For every cool new idea that promises to revolutionize what we wear (dresses made with 3-D printers, fitness and health trackers), there’s an example of the sort of awkwardness — in form, function or price — that makes it clear wearables at large are still not ready for prime time. Not everyone can pull off Michael Schmidt and Francis Bitonti’s 3-D printed nylon dress like Dita Von Teese, price tags on many wearable tech items are still sky high and interest in gadgets can wane (see Nike’s FuelBand).
But progress is being made and the wheels of commerce are, ever so slowly, starting to turn in the category.
Amazon launched a Wearable Technology storefront this spring to tap into the interest in the category.
Apple might not have launched the rumored iWatch at its closely watched development conference Monday, but the company is still believed to be cooking something up.

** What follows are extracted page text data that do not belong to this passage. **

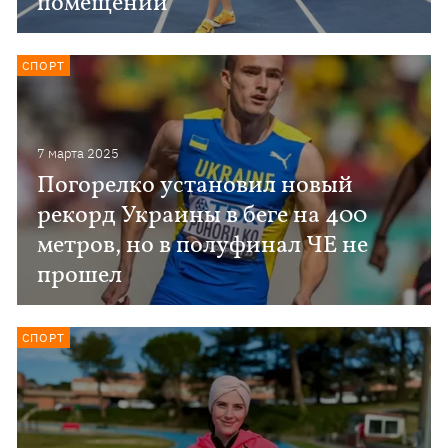
помещении
СПОРТ
7 марта 2025
Погорелко установил новый
рекорд Украины в беге на 400
метров, но в полуфинал ЧЕ не
прошел
СПОРТ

And Diane von Furstenberg, president of the Council of Fashion Designers of America and de facto spokeswoman for the industry, has solidified her role as patron saint to wearable tech.

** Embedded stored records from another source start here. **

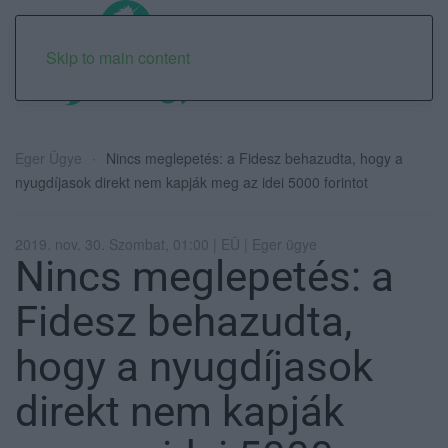
Skip to main content
Eger Ügye
Nincs meglepetés: a Fidesz behazudta, hogy a
nyugdíjasok direkt nem kapják meg az idei 5000 forintot
2019. nov. 30. Szombat, 01:00 | EÜ | Eger ügye
Nincs meglepetés: a
Fidesz behazudta,
hogy a nyugdíjasok
direkt nem kapják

The designer, who helped introduce the world to Google Glass on her spring 2013 runway, is now taking her association with the hands-free device to the next level and collaborating with Google and Net-a-porter to sell frames that accommodate the technology.
As von Furstenberg told WWD, somewhat amusingly:
“It brings multitasking to another level because it actually does not block your sight at all. You can be driving and watching a movie. [I know] I probably shouldn’t say that. The point is that you can be filming things while you’re doing them.”
That hints at what is still one of the lingering doubts surrounding wearable tech: Exactly what will it be used for and how will it improve people’s lives?
As Steve Zades, founder and chief executive officer of The Odyssey Network consultancy told students at a Fashion Institute of Technology symposium last year: “The real competition is really between you and your imagination. There’s a monster gap between what is technically possible today and what the consumer can buy on the shelf. It’s a team sport. It’s very collaborative. You’re not going to get there on your own with this kind of innovation….Things are going to change big time in the next five years. When you think about who you’re going to work for, it may be Samsung.”